_REQUIREMENT_.
Omit every picture and return the rest of the data unaltered.

_SUPPLIED DATA_.
.....
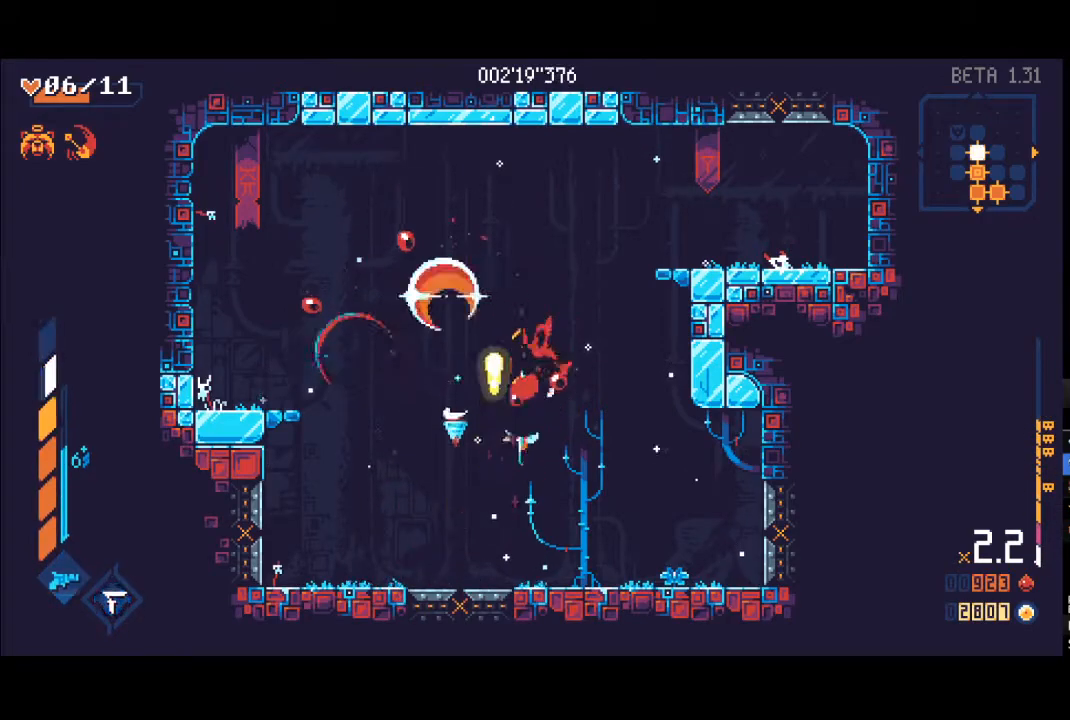
{"buttons": [], "left_stick": "up-left", "right_stick": "center", "events": [[50, "X", "up"], [67, "L1", "down"], [167, "A", "down"], [183, "L1", "up"], [233, "left_stick", "left"], [350, "R1", "down"], [383, "A", "up"], [417, "left_stick", "up-left"], [500, "R1", "up"]]}
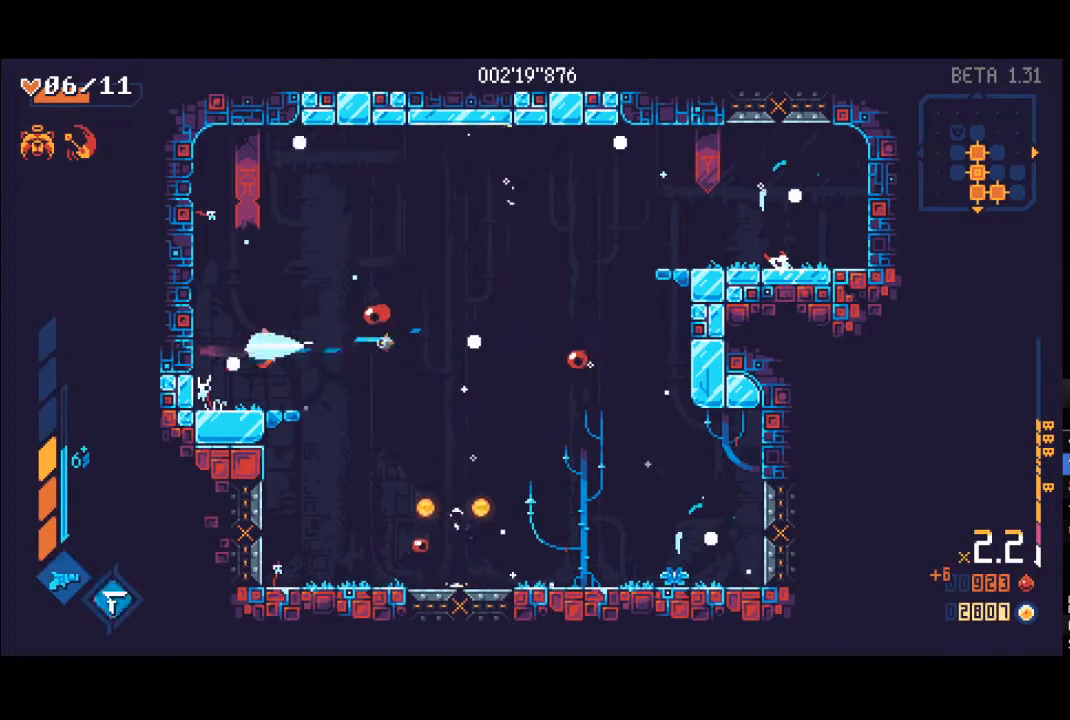
{"buttons": ["A"], "left_stick": "up-right", "right_stick": "center", "events": [[217, "left_stick", "up-right"], [467, "A", "down"]]}
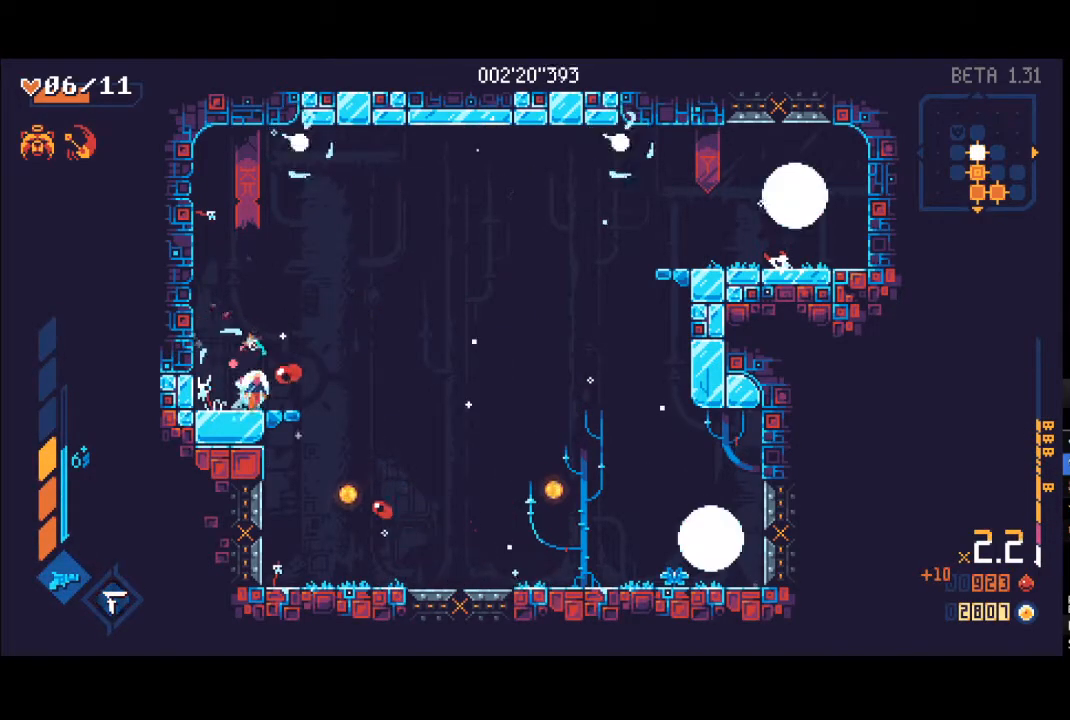
{"buttons": [], "left_stick": "up-right", "right_stick": "center", "events": [[250, "R1", "down"], [267, "A", "up"], [400, "R1", "up"]]}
.....
_YOUR RESPONSE_.
{"buttons": [], "left_stick": "up-left", "right_stick": "center", "events": [[50, "X", "up"], [67, "L1", "down"], [167, "A", "down"], [183, "L1", "up"], [233, "left_stick", "left"], [350, "R1", "down"], [383, "A", "up"], [417, "left_stick", "up-left"], [500, "R1", "up"]]}
{"buttons": ["A"], "left_stick": "up-right", "right_stick": "center", "events": [[217, "left_stick", "up-right"], [467, "A", "down"]]}
{"buttons": [], "left_stick": "up-right", "right_stick": "center", "events": [[250, "R1", "down"], [267, "A", "up"], [400, "R1", "up"]]}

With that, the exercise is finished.